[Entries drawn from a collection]
----

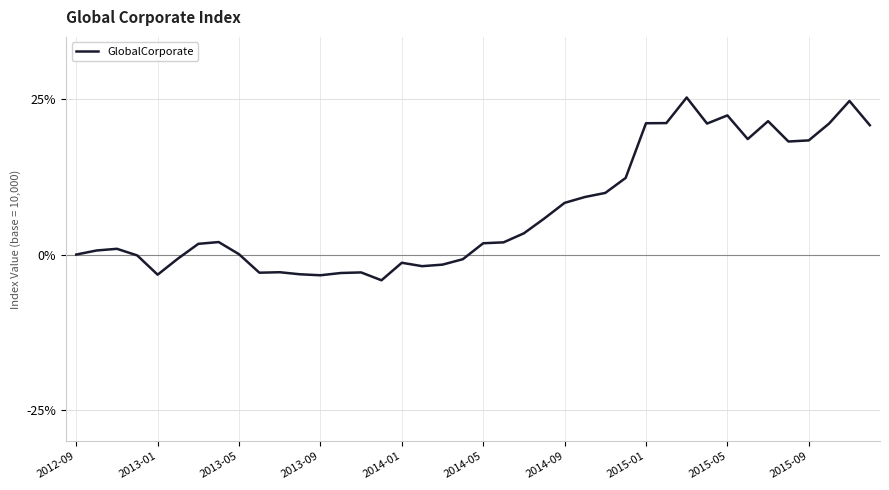

Does the chart display data point markers on the line(s)?

No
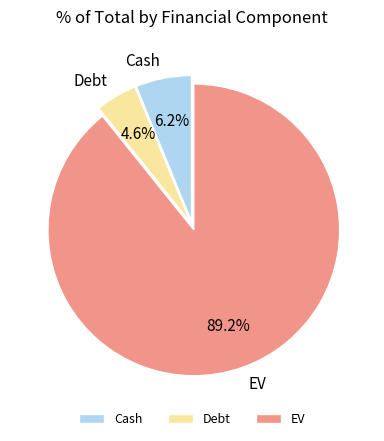

To the nearest percent, what is the average slice percentage?

33%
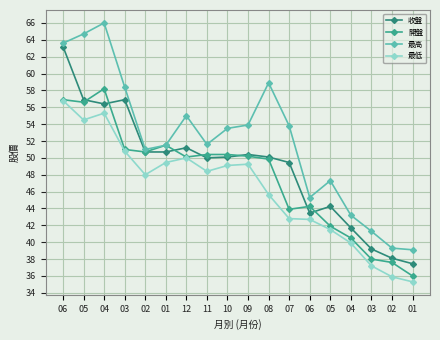

List the series in order of their peak value, highest first.

最高, 收盤, 開盤, 最低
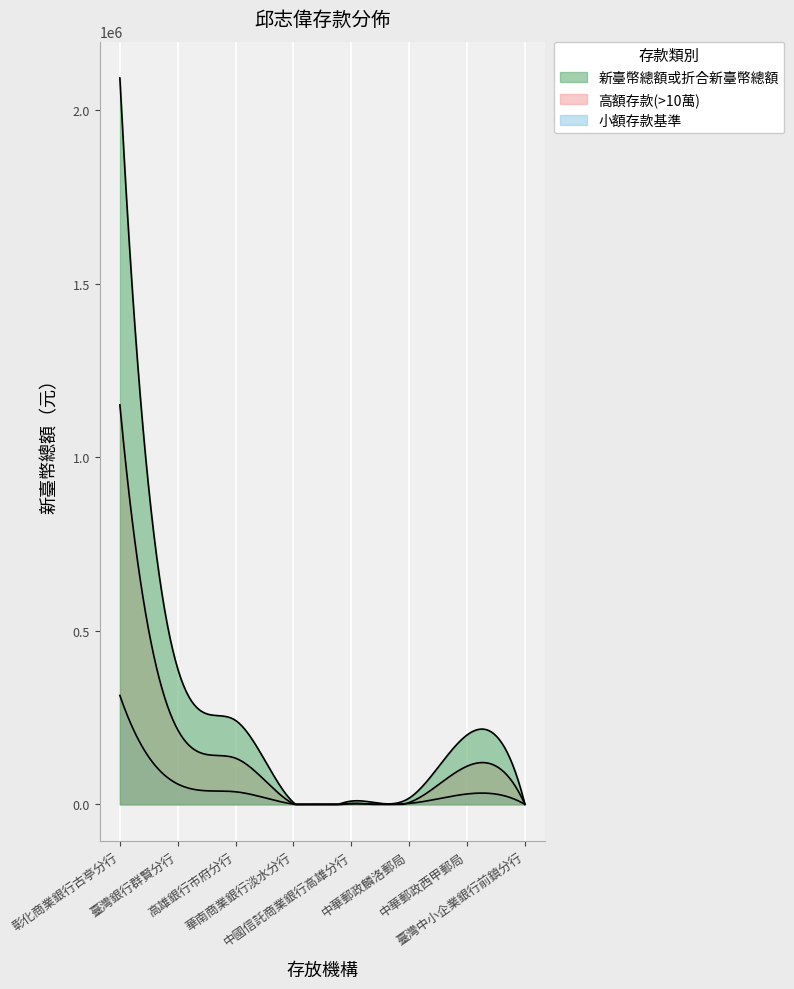

Reading right to left, transcribe all the data shown in this chart.

347	200000	18042	9489	5432	241957	391007	2093374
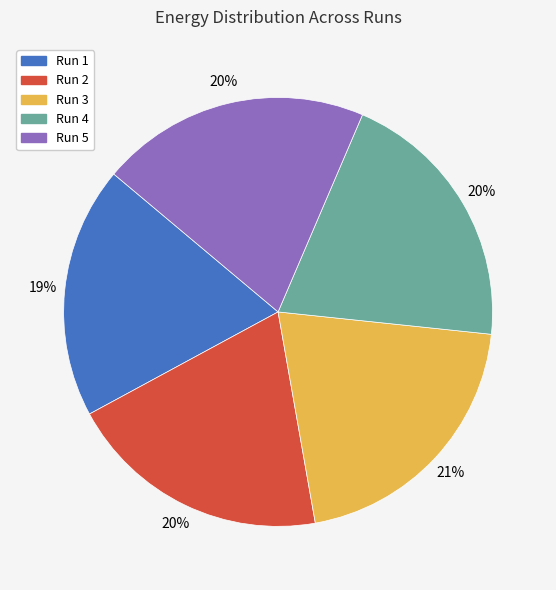

How many segments does this pie chart have?

5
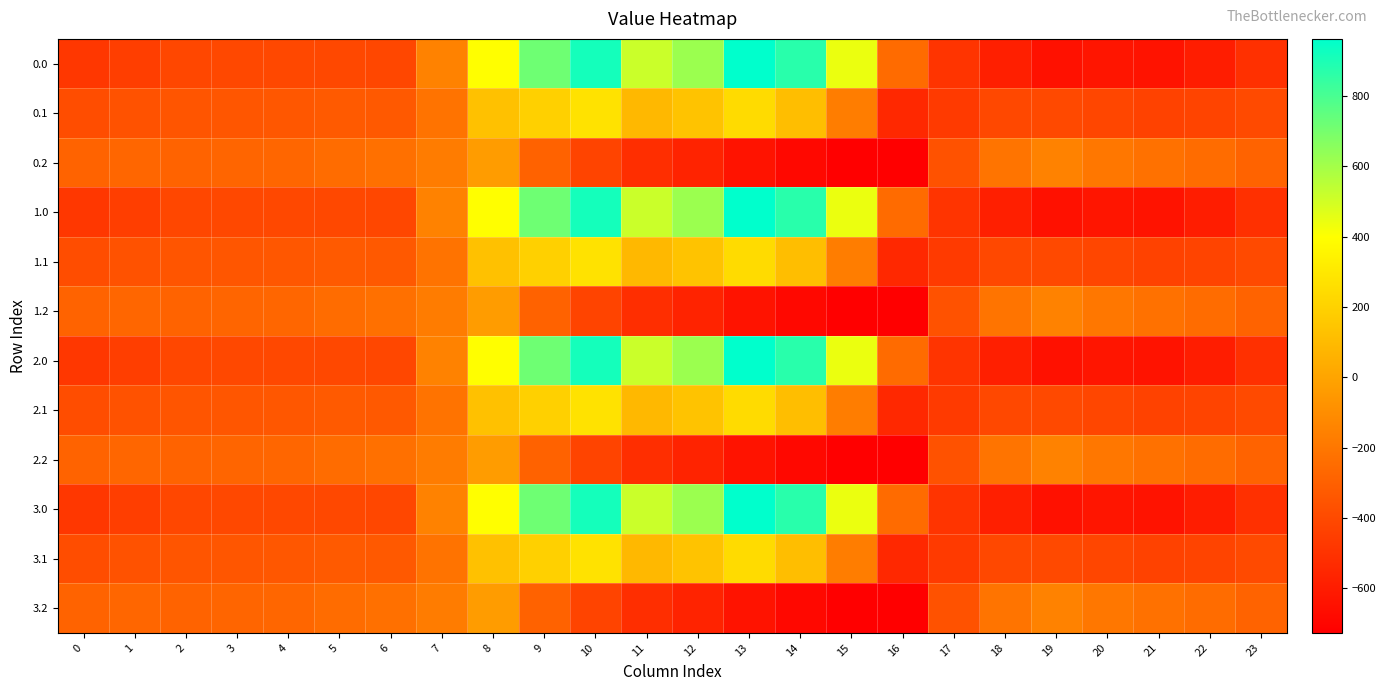

Reading right to left, transcribe all the data shown in this chart.

0.0: 23=-511.3	22=-592.3	21=-638.4	20=-629.9	19=-649.2	18=-586.7	17=-494.8	16=-250.9	15=443.0	14=870.3	13=962.7	12=619.4	11=516.0	10=916.2	9=716.9	8=395.3	7=-150.1	6=-408.0	5=-403.8	4=-404.9	3=-404.4	2=-410.3	1=-449.5	0=-482.0
0.1: 23=-399.4	22=-419.9	21=-432.4	20=-414.5	19=-400.2	18=-405.4	17=-466.6	16=-547.3	15=-173.1	14=113.7	13=241.5	12=134.6	11=87.0	10=274.1	9=191.1	8=125.2	7=-217.1	6=-332.2	5=-325.7	4=-339.6	3=-342.7	2=-347.9	1=-361.1	0=-384.6
0.2: 23=-287.5	22=-247.4	21=-226.4	20=-199.2	19=-151.0	18=-210.0	17=-362.4	16=-726.6	15=-725.8	14=-687.4	13=-640.4	12=-571.2	11=-520.6	10=-423.5	9=-288.5	8=-35.3	7=-176.6	6=-228.8	5=-245.0	4=-274.4	3=-281.0	2=-285.5	1=-272.7	0=-287.1
1.0: 23=-511.3	22=-592.3	21=-638.4	20=-629.9	19=-649.2	18=-586.7	17=-494.8	16=-250.9	15=443.0	14=870.3	13=962.7	12=619.4	11=516.0	10=916.2	9=716.9	8=395.3	7=-150.1	6=-408.0	5=-403.8	4=-404.9	3=-404.4	2=-410.3	1=-449.5	0=-482.0
1.1: 23=-399.4	22=-419.9	21=-432.4	20=-414.5	19=-400.2	18=-405.4	17=-466.6	16=-547.3	15=-173.1	14=113.7	13=241.5	12=134.6	11=87.0	10=274.1	9=191.1	8=125.2	7=-217.1	6=-332.2	5=-325.7	4=-339.6	3=-342.7	2=-347.9	1=-361.1	0=-384.6
1.2: 23=-287.5	22=-247.4	21=-226.4	20=-199.2	19=-151.0	18=-210.0	17=-362.4	16=-726.6	15=-725.8	14=-687.4	13=-640.4	12=-571.2	11=-520.6	10=-423.5	9=-288.5	8=-35.3	7=-176.6	6=-228.8	5=-245.0	4=-274.4	3=-281.0	2=-285.5	1=-272.7	0=-287.1
2.0: 23=-511.3	22=-592.3	21=-638.4	20=-629.9	19=-649.2	18=-586.7	17=-494.8	16=-250.9	15=443.0	14=870.3	13=962.7	12=619.4	11=516.0	10=916.2	9=716.9	8=395.3	7=-150.1	6=-408.0	5=-403.8	4=-404.9	3=-404.4	2=-410.3	1=-449.5	0=-482.0
2.1: 23=-399.4	22=-419.9	21=-432.4	20=-414.5	19=-400.2	18=-405.4	17=-466.6	16=-547.3	15=-173.1	14=113.7	13=241.5	12=134.6	11=87.0	10=274.1	9=191.1	8=125.2	7=-217.1	6=-332.2	5=-325.7	4=-339.6	3=-342.7	2=-347.9	1=-361.1	0=-384.6
2.2: 23=-287.5	22=-247.4	21=-226.4	20=-199.2	19=-151.0	18=-210.0	17=-362.4	16=-726.6	15=-725.8	14=-687.4	13=-640.4	12=-571.2	11=-520.6	10=-423.5	9=-288.5	8=-35.3	7=-176.6	6=-228.8	5=-245.0	4=-274.4	3=-281.0	2=-285.5	1=-272.7	0=-287.1
3.0: 23=-511.3	22=-592.3	21=-638.4	20=-629.9	19=-649.2	18=-586.7	17=-494.8	16=-250.9	15=443.0	14=870.3	13=962.7	12=619.4	11=516.0	10=916.2	9=716.9	8=395.3	7=-150.1	6=-408.0	5=-403.8	4=-404.9	3=-404.4	2=-410.3	1=-449.5	0=-482.0
3.1: 23=-399.4	22=-419.9	21=-432.4	20=-414.5	19=-400.2	18=-405.4	17=-466.6	16=-547.3	15=-173.1	14=113.7	13=241.5	12=134.6	11=87.0	10=274.1	9=191.1	8=125.2	7=-217.1	6=-332.2	5=-325.7	4=-339.6	3=-342.7	2=-347.9	1=-361.1	0=-384.6
3.2: 23=-287.5	22=-247.4	21=-226.4	20=-199.2	19=-151.0	18=-210.0	17=-362.4	16=-726.6	15=-725.8	14=-687.4	13=-640.4	12=-571.2	11=-520.6	10=-423.5	9=-288.5	8=-35.3	7=-176.6	6=-228.8	5=-245.0	4=-274.4	3=-281.0	2=-285.5	1=-272.7	0=-287.1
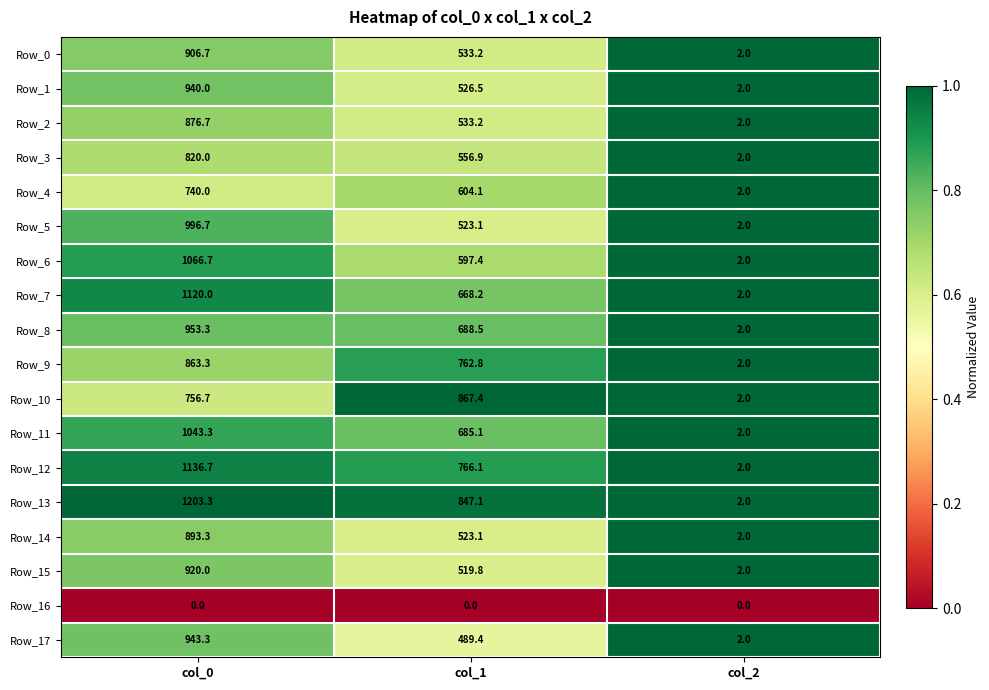

Is it true that Row_7 equals 2.0 at col_2?

True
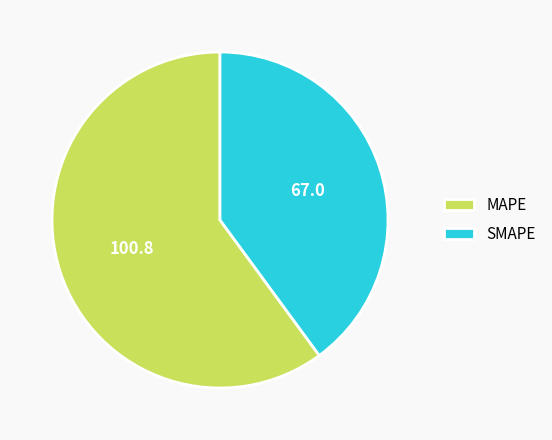

Does any single category account for the majority?

Yes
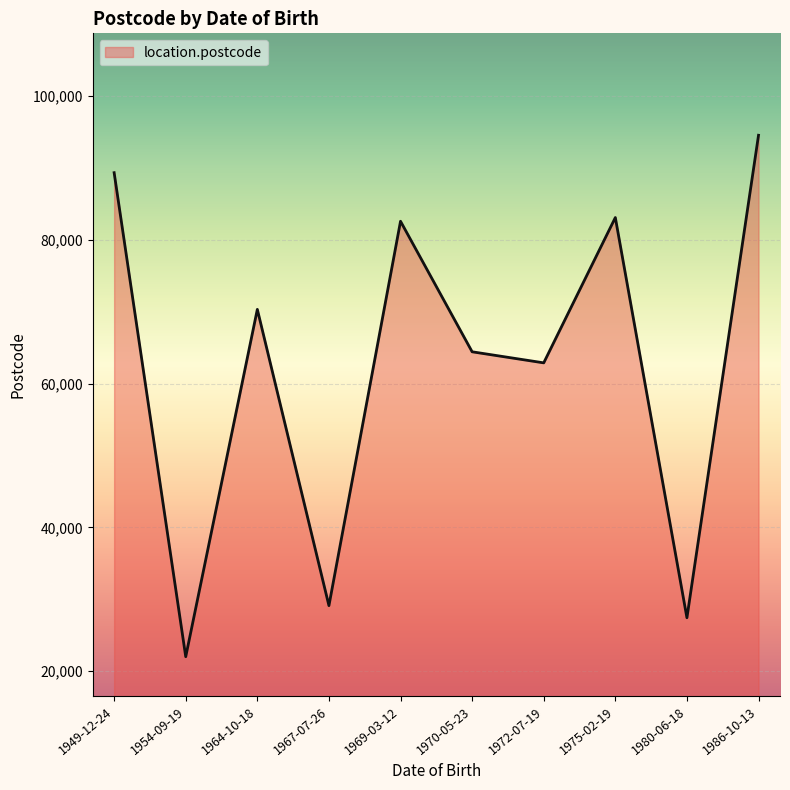

Read the value at 1975-02-19.

83120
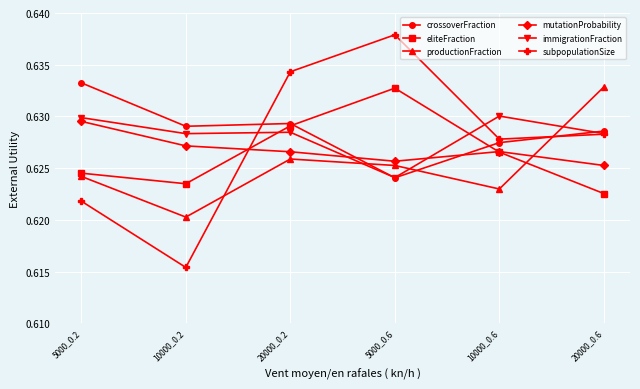

How many immigrationFraction values are between 0 and 1?

6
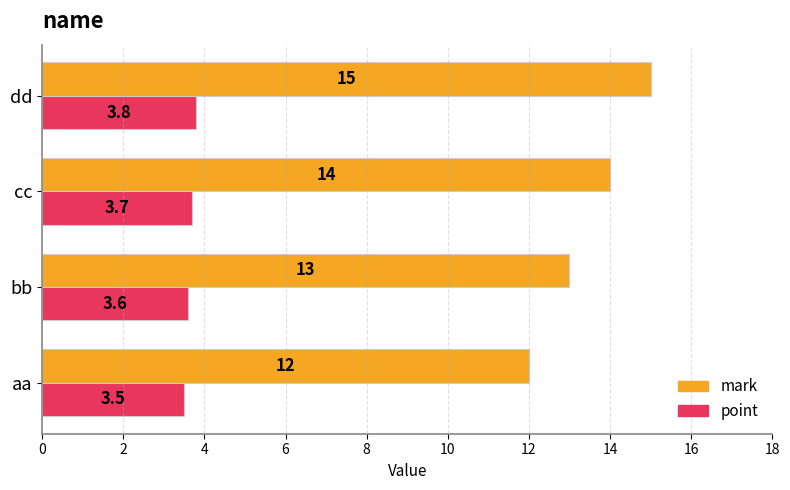

What is the approximate value of mark at cc?

14.0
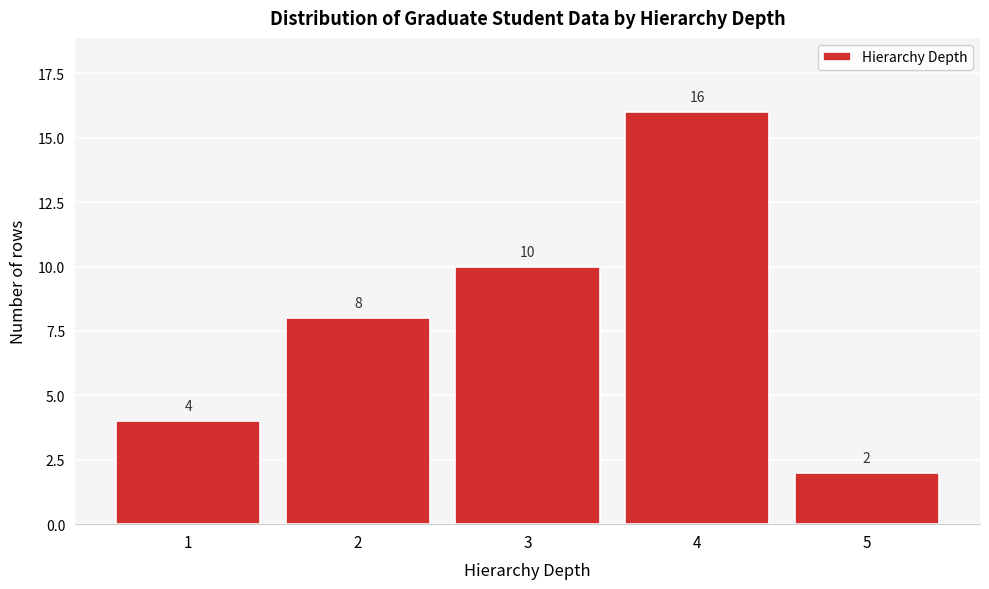

Which range on the x-axis has the tallest bar?

3.5 to 4.5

----

▶ [Task details]
Can you write out every one of the lines above unchanged, leaving the pictures out of your answer?

▶ [Finished exercise]
Does the chart display data point markers on the line(s)?

No

To the nearest percent, what is the average slice percentage?

33%

List the series in order of their peak value, highest first.

最高, 收盤, 開盤, 最低

Reading right to left, transcribe all the data shown in this chart.

347	200000	18042	9489	5432	241957	391007	2093374

How many segments does this pie chart have?

5

Reading right to left, transcribe all the data shown in this chart.

0.0: 23=-511.3	22=-592.3	21=-638.4	20=-629.9	19=-649.2	18=-586.7	17=-494.8	16=-250.9	15=443.0	14=870.3	13=962.7	12=619.4	11=516.0	10=916.2	9=716.9	8=395.3	7=-150.1	6=-408.0	5=-403.8	4=-404.9	3=-404.4	2=-410.3	1=-449.5	0=-482.0
0.1: 23=-399.4	22=-419.9	21=-432.4	20=-414.5	19=-400.2	18=-405.4	17=-466.6	16=-547.3	15=-173.1	14=113.7	13=241.5	12=134.6	11=87.0	10=274.1	9=191.1	8=125.2	7=-217.1	6=-332.2	5=-325.7	4=-339.6	3=-342.7	2=-347.9	1=-361.1	0=-384.6
0.2: 23=-287.5	22=-247.4	21=-226.4	20=-199.2	19=-151.0	18=-210.0	17=-362.4	16=-726.6	15=-725.8	14=-687.4	13=-640.4	12=-571.2	11=-520.6	10=-423.5	9=-288.5	8=-35.3	7=-176.6	6=-228.8	5=-245.0	4=-274.4	3=-281.0	2=-285.5	1=-272.7	0=-287.1
1.0: 23=-511.3	22=-592.3	21=-638.4	20=-629.9	19=-649.2	18=-586.7	17=-494.8	16=-250.9	15=443.0	14=870.3	13=962.7	12=619.4	11=516.0	10=916.2	9=716.9	8=395.3	7=-150.1	6=-408.0	5=-403.8	4=-404.9	3=-404.4	2=-410.3	1=-449.5	0=-482.0
1.1: 23=-399.4	22=-419.9	21=-432.4	20=-414.5	19=-400.2	18=-405.4	17=-466.6	16=-547.3	15=-173.1	14=113.7	13=241.5	12=134.6	11=87.0	10=274.1	9=191.1	8=125.2	7=-217.1	6=-332.2	5=-325.7	4=-339.6	3=-342.7	2=-347.9	1=-361.1	0=-384.6
1.2: 23=-287.5	22=-247.4	21=-226.4	20=-199.2	19=-151.0	18=-210.0	17=-362.4	16=-726.6	15=-725.8	14=-687.4	13=-640.4	12=-571.2	11=-520.6	10=-423.5	9=-288.5	8=-35.3	7=-176.6	6=-228.8	5=-245.0	4=-274.4	3=-281.0	2=-285.5	1=-272.7	0=-287.1
2.0: 23=-511.3	22=-592.3	21=-638.4	20=-629.9	19=-649.2	18=-586.7	17=-494.8	16=-250.9	15=443.0	14=870.3	13=962.7	12=619.4	11=516.0	10=916.2	9=716.9	8=395.3	7=-150.1	6=-408.0	5=-403.8	4=-404.9	3=-404.4	2=-410.3	1=-449.5	0=-482.0
2.1: 23=-399.4	22=-419.9	21=-432.4	20=-414.5	19=-400.2	18=-405.4	17=-466.6	16=-547.3	15=-173.1	14=113.7	13=241.5	12=134.6	11=87.0	10=274.1	9=191.1	8=125.2	7=-217.1	6=-332.2	5=-325.7	4=-339.6	3=-342.7	2=-347.9	1=-361.1	0=-384.6
2.2: 23=-287.5	22=-247.4	21=-226.4	20=-199.2	19=-151.0	18=-210.0	17=-362.4	16=-726.6	15=-725.8	14=-687.4	13=-640.4	12=-571.2	11=-520.6	10=-423.5	9=-288.5	8=-35.3	7=-176.6	6=-228.8	5=-245.0	4=-274.4	3=-281.0	2=-285.5	1=-272.7	0=-287.1
3.0: 23=-511.3	22=-592.3	21=-638.4	20=-629.9	19=-649.2	18=-586.7	17=-494.8	16=-250.9	15=443.0	14=870.3	13=962.7	12=619.4	11=516.0	10=916.2	9=716.9	8=395.3	7=-150.1	6=-408.0	5=-403.8	4=-404.9	3=-404.4	2=-410.3	1=-449.5	0=-482.0
3.1: 23=-399.4	22=-419.9	21=-432.4	20=-414.5	19=-400.2	18=-405.4	17=-466.6	16=-547.3	15=-173.1	14=113.7	13=241.5	12=134.6	11=87.0	10=274.1	9=191.1	8=125.2	7=-217.1	6=-332.2	5=-325.7	4=-339.6	3=-342.7	2=-347.9	1=-361.1	0=-384.6
3.2: 23=-287.5	22=-247.4	21=-226.4	20=-199.2	19=-151.0	18=-210.0	17=-362.4	16=-726.6	15=-725.8	14=-687.4	13=-640.4	12=-571.2	11=-520.6	10=-423.5	9=-288.5	8=-35.3	7=-176.6	6=-228.8	5=-245.0	4=-274.4	3=-281.0	2=-285.5	1=-272.7	0=-287.1

Is it true that Row_7 equals 2.0 at col_2?

True

Does any single category account for the majority?

Yes

Read the value at 1975-02-19.

83120

How many immigrationFraction values are between 0 and 1?

6

What is the approximate value of mark at cc?

14.0

Which range on the x-axis has the tallest bar?

3.5 to 4.5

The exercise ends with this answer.